11.6.06

lock and load, rock and roll

well here i am, doing what i (thought i'd) love.

gen med is a lot of paperwork and legwork and phonework and not much medicine. oh sure there are moments that confirm this is want i want to be doing for the rest of my life, but let me reinforce the truth (expounded throughout our play, tlog): internship is mindless slavery and has very little to do with being a doctor. at the expo last saturday, the future looks clearer but full of difficult choices: physician or GP training? palliative care or oncology? country or city? i know i need to go back to melbourne for physician training and i know i want to work in the country eventually, but should i stay out here for a second year? *sigh*

went and bought a macbook last week when i was down for the expo. it's pretty sweet! jono's getting wireless broadband set up, so we will be free to rock and roll!

*
ACT THREE, SCENE TWO

It is early afternoon. GALAXY is waiting nervously by the desk. He is dressed immaculately. It is the biennial consultant ward round. On ward duty this is the eternal QI, master of the fates of men. GALAXY is nervous because his medical registrar LOPEZ was deported 2 months ago, which means GALAXY hasn’t discharged anyone and the patient list is 50 pages long. GALAXY shuffles the papers. GINGER is behind the desk.

A gong sounds. The eternal QI is lowered from the ceiling. He is dressed in a flowing heshen robe. His head is shaved and his eyes are covered in large bronze coins. He is smoking.

QI
I sense that things… are not well.

GINGER
Smoking is not allowed here.

The eternal QI makes snaking movements with his hands. A flower pops out of the end of the cigarette.

QI
All is not… as it seems.

The eternal QI spits the blooming cig out into the audience. The audience, hopefully, gasps. He stares out into the audience with his coin eyes.

QI
Galaxy. We have… 357 patients.

GALAXY
Um...

QI
Even the longest of ward rounds begins… with one step. Come.

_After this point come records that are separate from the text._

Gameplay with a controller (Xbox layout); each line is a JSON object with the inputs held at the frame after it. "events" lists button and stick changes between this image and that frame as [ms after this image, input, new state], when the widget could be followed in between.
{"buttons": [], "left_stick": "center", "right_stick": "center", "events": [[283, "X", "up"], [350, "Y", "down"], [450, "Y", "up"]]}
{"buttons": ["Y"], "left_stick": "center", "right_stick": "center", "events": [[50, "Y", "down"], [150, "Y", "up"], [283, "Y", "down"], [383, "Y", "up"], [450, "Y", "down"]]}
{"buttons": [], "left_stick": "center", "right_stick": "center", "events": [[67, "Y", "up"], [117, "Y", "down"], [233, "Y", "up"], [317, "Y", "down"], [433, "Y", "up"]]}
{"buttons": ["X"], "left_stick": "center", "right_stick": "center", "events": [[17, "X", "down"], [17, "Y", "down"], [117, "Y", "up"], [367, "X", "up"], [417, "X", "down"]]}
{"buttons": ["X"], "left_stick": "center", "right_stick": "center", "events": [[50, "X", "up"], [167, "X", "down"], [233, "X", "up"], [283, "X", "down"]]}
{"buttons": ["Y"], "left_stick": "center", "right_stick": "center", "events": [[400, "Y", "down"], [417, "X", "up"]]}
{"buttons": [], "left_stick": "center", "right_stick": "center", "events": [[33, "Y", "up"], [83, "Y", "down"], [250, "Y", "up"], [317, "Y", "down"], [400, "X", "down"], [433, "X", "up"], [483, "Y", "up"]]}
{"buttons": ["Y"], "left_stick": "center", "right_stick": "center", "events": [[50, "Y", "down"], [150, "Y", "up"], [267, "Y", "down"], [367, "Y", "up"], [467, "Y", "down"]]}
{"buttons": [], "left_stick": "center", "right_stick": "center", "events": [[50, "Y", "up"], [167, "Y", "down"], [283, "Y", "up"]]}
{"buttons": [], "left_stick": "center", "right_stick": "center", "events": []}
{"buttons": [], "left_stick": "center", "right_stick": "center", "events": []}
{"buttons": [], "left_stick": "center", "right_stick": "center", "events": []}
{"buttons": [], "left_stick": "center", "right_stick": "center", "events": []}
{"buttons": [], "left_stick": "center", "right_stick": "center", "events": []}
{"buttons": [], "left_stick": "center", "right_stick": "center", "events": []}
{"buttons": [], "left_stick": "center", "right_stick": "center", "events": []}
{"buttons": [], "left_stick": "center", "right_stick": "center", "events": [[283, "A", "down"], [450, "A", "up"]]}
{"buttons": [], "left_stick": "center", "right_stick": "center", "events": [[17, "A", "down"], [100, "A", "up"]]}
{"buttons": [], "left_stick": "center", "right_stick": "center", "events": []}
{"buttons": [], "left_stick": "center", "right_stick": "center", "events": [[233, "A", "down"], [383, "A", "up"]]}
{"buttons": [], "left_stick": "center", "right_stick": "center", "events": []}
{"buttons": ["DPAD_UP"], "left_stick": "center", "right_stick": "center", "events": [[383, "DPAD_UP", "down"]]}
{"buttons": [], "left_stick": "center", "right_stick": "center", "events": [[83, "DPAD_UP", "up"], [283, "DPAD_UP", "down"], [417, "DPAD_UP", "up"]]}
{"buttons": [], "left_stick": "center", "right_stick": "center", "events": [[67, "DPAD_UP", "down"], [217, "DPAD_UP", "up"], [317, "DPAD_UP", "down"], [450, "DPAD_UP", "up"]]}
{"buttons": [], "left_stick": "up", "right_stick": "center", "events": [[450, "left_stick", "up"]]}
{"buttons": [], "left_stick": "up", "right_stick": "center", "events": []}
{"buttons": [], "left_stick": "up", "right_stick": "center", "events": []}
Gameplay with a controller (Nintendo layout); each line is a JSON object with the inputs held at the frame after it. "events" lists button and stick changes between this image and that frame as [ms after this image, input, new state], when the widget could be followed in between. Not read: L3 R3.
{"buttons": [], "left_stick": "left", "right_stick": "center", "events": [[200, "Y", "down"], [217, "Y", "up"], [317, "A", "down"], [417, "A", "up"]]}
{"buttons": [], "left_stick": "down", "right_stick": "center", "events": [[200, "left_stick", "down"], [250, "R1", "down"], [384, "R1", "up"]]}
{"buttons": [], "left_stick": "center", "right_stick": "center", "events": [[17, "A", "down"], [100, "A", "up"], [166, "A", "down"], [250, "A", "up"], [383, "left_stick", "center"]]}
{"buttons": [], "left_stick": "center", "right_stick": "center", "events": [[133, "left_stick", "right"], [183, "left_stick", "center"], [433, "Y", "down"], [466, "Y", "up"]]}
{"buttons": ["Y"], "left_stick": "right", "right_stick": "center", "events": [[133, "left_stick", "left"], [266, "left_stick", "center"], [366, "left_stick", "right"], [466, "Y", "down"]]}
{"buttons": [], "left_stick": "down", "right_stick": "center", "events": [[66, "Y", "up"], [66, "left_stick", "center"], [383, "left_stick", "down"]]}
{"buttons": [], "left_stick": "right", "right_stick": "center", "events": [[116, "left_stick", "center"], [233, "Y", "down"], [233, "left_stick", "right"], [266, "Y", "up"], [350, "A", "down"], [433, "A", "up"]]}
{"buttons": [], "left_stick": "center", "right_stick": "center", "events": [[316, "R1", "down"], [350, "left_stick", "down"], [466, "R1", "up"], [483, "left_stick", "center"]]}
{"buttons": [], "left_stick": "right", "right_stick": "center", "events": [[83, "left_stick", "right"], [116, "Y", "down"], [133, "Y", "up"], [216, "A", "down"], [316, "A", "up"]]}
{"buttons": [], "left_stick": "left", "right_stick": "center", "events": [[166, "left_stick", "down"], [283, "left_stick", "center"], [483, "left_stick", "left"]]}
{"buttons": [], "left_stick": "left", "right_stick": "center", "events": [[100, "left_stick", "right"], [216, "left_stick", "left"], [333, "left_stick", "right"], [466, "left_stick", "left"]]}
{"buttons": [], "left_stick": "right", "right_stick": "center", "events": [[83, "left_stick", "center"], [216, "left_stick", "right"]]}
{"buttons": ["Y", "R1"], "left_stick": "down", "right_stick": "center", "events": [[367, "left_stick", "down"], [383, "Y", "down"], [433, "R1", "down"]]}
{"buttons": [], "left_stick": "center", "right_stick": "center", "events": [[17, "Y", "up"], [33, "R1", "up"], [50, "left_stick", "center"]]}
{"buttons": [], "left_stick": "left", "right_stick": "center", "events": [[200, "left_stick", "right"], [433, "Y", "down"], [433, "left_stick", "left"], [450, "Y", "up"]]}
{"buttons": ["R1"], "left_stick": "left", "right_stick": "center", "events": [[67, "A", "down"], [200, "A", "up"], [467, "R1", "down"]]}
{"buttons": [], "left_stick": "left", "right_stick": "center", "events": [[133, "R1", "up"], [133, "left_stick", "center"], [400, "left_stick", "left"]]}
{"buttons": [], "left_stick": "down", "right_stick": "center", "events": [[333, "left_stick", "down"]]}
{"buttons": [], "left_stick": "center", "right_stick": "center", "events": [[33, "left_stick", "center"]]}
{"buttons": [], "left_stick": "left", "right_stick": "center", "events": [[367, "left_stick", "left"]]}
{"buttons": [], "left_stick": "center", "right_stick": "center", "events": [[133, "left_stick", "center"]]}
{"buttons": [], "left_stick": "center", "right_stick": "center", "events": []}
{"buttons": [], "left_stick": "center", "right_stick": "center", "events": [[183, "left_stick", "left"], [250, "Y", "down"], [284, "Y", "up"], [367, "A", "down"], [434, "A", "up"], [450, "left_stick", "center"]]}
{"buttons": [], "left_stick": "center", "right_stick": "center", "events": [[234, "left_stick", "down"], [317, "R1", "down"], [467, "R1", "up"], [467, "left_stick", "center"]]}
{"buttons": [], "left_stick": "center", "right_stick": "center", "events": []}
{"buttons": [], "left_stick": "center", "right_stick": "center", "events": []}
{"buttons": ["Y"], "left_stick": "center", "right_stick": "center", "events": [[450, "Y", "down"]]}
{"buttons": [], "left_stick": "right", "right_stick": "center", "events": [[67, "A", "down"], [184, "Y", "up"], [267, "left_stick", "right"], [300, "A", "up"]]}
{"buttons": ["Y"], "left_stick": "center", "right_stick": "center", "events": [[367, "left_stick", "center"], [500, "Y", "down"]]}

The eternal QI is lifted up off the stage. Galaxy remains standing by the desk, bewildered.

GINGER
You probably want to take the stairs.

GALAXY runs off to the left of stage.

Lights dim. The stage is cleared.
The lights come back up to reveal GALAXY in the middle of the empty stage.

Suddenly the huge head of the eternal QI is projected over the whole stage. He is intoning sutras. The coins covering his eyes begin to spin. There is a flash. On stage now are 9 others. They are all dressed identically to GALAXY, but all are shorter, probably played by children. They all carry large stacks of papers.

GALAXIES
What the fuck?

QI
Now you each have… 35.7 patients. Manageable.

GALAXY 7
We could have the best LAN…

QI
Ward round. BEGIN!

A gong sounds. Patients dressed in gowns run out from the sides of the stage. Some are in wheelchairs, pushed by other patients. Amongst the patients is a cardboard cutout of a cat. There is mayhem. The GALAXIES are chased around by the patients. Paper is flying everywhere. The eternal QI is shouting orders that cannot be heard. The original GALAXY has been hoisted up by a group of the patients and now struggles helplessly, like an overturned cockroach. Some of the GALAXIES collide. A torrent of patient folders are dropped from the ceiling. The head of the eternal QI begins to spin in the background. GALAXY screams.

Lights dim.

Lights return.

GALAXY is lying on his back, alone. The stage is littered with the rubbish left over from the ward round. GALAXY is in a terrible state, bruised and bloodied, his clothes ripped. His pager rings, again like school bell. He wakes up and automatically begins winding the handle. He reads the printout.

GALAXY
Oh no…

Lights dim.

1 comment:

Lou said...

Wah Macbook! *drools*
Welcome to the sexy world of Macintosh.